Asabiyet ve ırkçılık dediğimizde meseleyi sadece kavmiyetçilik (ırk) olarak algılıyoruz. Bu işin
ana ayağıdır ama buna ilave olarak hemşerilik asabiyeti, yaş asabiyeti, cinsiyet asabiyeti, mensubiyet
asabiyeti gibi başka asabiyetler de mevcut durumda. Ancak Allah Resulü (s.a.v.) üstünlüğün takvada
olduğunu defalarca vurgulamıştır. Takva, gördüğün her mümini kendinden hayırlı zannetmendir!
Sahabe kendi kavimlerini sevmelerinin ırkçılık olup olmadığını sorduğunda Efendimiz (s.a.v.)
hayır cevabını vermiştir. “Irkçılık odur ki senden olan birisi senden olmayan birisine zulüm ettiğinde
sırf senden olduğu için onu görmemendir. Ve sırf senden olduğu için o zulme arka çıkmandır.”
buyurmuştur. Bu tarz asabiyetlerinin hepsinin ayağının altında olduğunu söylemiştir. Onun ayağının
altında olanı başımıza koyduğumuzda başımızı da onun ayağının altına koymuş oluruz. Bugün ne yazık
ki biz de ehli küfre fırsat vermekteyiz.
Bunun üzerine Allah Resulü (s.a.v.) öğle vakti sahabeyi ayaklandırdı ve neredeyse 5-6 saat
boyunca yürüttü. Bir yere gelince tamam dedi ve istirahate çekildiler. Herkes çok yorgundu ve
uyudular. Kalktıklarında ırkçılık noktasında kalplerinde hiçbir şey kalmamıştı. Allah Resulü bunu
yapmakla; eğer mümin boş kalırsa şeytanın oyuncağı olacağını gösterdi. Bunun için mümin kıyamet
kopsa bile elindeki hurma fidanını dikme adına gayret içerisinde olur.
• İFK HADİSESİ
Ordu istirahat ettikten sonra harekete geçeceği bir sırada Aişe annemiz ihtiyacı için ordunun
dışına çıkmıştı. Dönüp geldiğinde kolyesini düşürdüğünü fark etti.
(Bu gazve bazı şeylerin ortaya çıkabilmesi için birçok hadisenin gerçekleştiği bir gazve
olmuştu. Çok önemli mesajlar verdi. O mesajlar için de sahabeden bazıları kurban olmuştu. Hz. Âişe,
Safvan b. Muattal, Zeyd b. Hârise, Zeynep binti Cahş, Zeyd b. Erkam ve Cüveyriye binti Hâris bu
olaylarda kurbanlığı en üst safhada yaşamış sahabilerdi.)
Hz. Âişe annemiz gerdanlığını düşürünce orduya yetişebileceğini düşünerek onu aramaya
koyuldu. Uzun bir arayıştan sonra gerdanlığını buldu ama geri döndüğünde ordu gitmişti. O zamanlar
hanımlar devenin sırtına konan, kadınlara mahsus, hevdec denilen üstü kapalı bir çeşit sandığa
bindiriliyordu. Hz. Âişe annemiz zayıf olduğu için hevdeci taşıyanlar onu hevdecin içerisinde
zannettiler. Bunun üzerine Âişe annemiz ordunun nasıl olsa yokluğunu fark edip geleceğini düşünerek
bulunduğu yerde beklemeye karar verdi ve orada uyuyakaldı. Bir müddet sonra Safvan b. Muattal
yanına geldi.

Görev = Yukarıdaki bölümde, bu olaylarda kurbanlığı en üst safhada yaşadığı söylenen sahabilerin hepsini yaz.

Verilen Bilgiler =
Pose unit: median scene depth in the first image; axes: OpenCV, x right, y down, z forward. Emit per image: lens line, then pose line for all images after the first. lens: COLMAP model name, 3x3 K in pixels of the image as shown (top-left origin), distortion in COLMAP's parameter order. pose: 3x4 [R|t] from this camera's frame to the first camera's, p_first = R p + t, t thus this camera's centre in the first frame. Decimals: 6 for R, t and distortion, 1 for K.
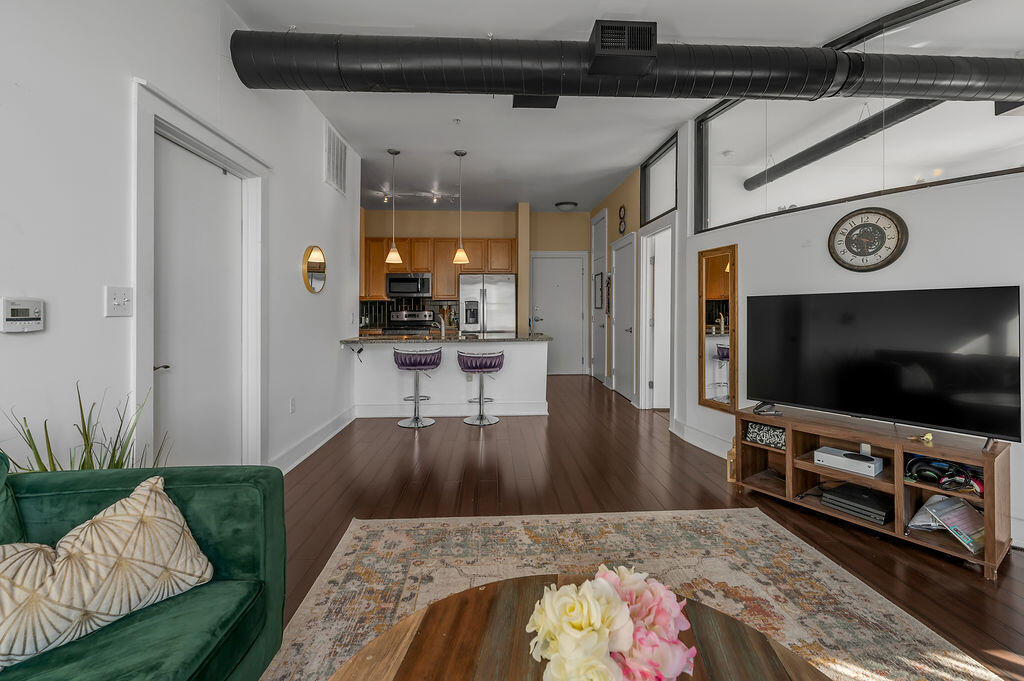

Beklenen Cevap =
Hz. Âişe
Safvan b. Muattal
Zeyd b. Hârise
Zeynep binti Cahş
Zeyd b. Erkam
Cüveyriye binti Hâris